Monday, January 15, 2007

The Flying Fox

flying fox edit

This is a small, "back-of-the-book" ad from an aeronautical magazine of 1949. (The faint secondary image in print-through from the other side of the page.)

So?

It's interesting as a tiny window into another time and place. What can we deduce from this?

1. At least for minor "name recognition" ads in postwar England, the basics of typesetting (as we think of them now) weren't considered very important. None of the lines are centered, even in relation to one another. Kerning, to make letters of different sizes appear to be evenly spaced, never crossed the typographer's mind.

2. On the other hand, the Flying Fox logo is delightful: a quasi-geometric, post-Art Deco fantasy. This was a decade before corporations started going in for meaninglessly abstract logos that were the equivalent of Bauhaus architecture, untouched by human hands. The Flying Fox, as befits a steel manufacturer's symbol, is dignified but symbolizes motion (because the company's products were used mainly in aircraft?) and induces that mythological tingle we feel when kinds of animal are combined, as in a centaur or sphinx.

3. These "electric steels" (I'm not up enough on steel technology to tell you what that means) were made in Sheffield, where "The Full Monty" was set in a post-industrial wasteland. But, obviously, in 1949 the city still had a reason for being: they made things there.

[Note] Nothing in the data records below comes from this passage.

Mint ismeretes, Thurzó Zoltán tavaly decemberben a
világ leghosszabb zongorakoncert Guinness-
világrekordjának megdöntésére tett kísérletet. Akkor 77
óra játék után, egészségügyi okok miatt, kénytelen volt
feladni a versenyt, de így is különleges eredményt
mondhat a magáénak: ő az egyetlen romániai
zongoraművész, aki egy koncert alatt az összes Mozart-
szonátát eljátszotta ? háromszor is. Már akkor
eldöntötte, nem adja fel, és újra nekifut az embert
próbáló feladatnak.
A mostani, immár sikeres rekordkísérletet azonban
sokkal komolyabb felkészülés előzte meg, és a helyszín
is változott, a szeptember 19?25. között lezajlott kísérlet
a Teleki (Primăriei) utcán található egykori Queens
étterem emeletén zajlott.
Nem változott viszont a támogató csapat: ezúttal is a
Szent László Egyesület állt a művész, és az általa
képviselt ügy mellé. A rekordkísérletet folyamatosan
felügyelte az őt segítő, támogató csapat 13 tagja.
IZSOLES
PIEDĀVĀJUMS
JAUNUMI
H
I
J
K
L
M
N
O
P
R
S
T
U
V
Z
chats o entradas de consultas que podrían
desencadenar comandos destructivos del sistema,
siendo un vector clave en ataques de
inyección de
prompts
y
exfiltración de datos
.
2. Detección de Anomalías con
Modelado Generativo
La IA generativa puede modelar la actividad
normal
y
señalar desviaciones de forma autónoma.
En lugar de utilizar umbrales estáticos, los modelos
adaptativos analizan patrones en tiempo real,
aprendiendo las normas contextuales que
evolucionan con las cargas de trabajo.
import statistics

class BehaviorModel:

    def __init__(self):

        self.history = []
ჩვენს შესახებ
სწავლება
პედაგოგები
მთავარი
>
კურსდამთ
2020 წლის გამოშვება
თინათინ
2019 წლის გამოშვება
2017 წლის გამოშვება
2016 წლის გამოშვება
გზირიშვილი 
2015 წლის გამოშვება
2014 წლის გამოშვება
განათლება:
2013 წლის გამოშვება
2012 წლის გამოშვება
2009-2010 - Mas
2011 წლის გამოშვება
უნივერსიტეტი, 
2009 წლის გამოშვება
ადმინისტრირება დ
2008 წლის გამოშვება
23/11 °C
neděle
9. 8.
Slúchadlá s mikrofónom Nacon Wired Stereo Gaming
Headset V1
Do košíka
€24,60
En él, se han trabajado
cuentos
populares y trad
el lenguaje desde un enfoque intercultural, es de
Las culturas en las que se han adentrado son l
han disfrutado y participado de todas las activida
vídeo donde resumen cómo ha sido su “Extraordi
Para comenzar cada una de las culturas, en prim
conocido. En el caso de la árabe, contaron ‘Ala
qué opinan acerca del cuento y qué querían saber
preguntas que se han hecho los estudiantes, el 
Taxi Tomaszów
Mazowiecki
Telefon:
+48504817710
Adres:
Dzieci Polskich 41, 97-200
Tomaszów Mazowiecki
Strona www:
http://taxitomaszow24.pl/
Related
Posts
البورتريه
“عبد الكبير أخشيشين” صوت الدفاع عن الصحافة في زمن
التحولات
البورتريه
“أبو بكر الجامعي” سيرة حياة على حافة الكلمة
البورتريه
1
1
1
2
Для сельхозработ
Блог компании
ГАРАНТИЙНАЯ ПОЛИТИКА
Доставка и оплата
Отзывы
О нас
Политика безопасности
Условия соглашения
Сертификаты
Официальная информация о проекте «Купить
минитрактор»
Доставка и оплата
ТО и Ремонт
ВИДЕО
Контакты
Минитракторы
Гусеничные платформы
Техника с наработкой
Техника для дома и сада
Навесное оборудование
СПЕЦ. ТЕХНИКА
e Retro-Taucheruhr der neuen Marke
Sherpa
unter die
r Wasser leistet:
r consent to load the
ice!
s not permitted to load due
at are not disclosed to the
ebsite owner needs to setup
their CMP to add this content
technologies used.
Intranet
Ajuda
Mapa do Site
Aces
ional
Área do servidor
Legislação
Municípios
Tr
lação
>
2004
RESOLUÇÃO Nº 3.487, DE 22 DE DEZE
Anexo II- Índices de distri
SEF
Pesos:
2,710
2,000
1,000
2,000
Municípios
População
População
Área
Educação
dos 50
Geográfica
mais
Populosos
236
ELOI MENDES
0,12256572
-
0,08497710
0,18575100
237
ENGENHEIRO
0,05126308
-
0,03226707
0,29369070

4. The company had very likely been founded, probably in the 19th century, by one S. Fox. His descendants had been bought out by a bigger firm, United Steel Companies.

Googling "Flying Fox Electric Steels" or "S. Fox & Co." yields no useful results. I wonder if anyone in Sheffield today remembers them. United Steel Companies is listed on the site of the Durham Mining Museum; apparently it mined its own coal for its steelworks. It was nationalized in 1947 under Britain's Socialist government, although the board doesn't seem to have changed much from that of 1940, and as we have seen, it was still running adverts in shameless capitalist fashion.

As a note on the bizarre socio-political status of Britain at the time, it can be seen that this government-owned corporation was still headed by a baronet -- the bottom rung of the English artistocracy, but still, an aristo. Nor had the proletariat seen off the Right Honourable
W.S. Morrison, M.C., K.C., M.P. from his director's chair.

The director lists for 1940 and 1947 show where captains of industry lived. J. Henderson was at home at
44 Campden Hill Gate, London, W.8. I can place that: it's in Kensington, still a tony district, and I've been to a meeting of the Society for Psychical Research in the Campden Hill Library. Residences of other board members offer the flavour of Old England: The Manor House, Tittensor, Stoke-on-Trent; High Rogerscale, Lorton, Cockermouth, Cumberland; 4b Fredericks Place, Old Jewry, London, E.C.2 (I bet "Old Jewry" has since passed out of use); Chetwode Priory, Buckinghamshire.

So it was, in the day of the Flying Fox.

1 comment:

Rick Darby said...

Img,

You're right, of course, about a flying fox being a kind of bat. I'd known that sometime, but had completely forgotten. Zoology is obviously not my patch.

I don't see what you mean about each each line being offset to the right of the line above.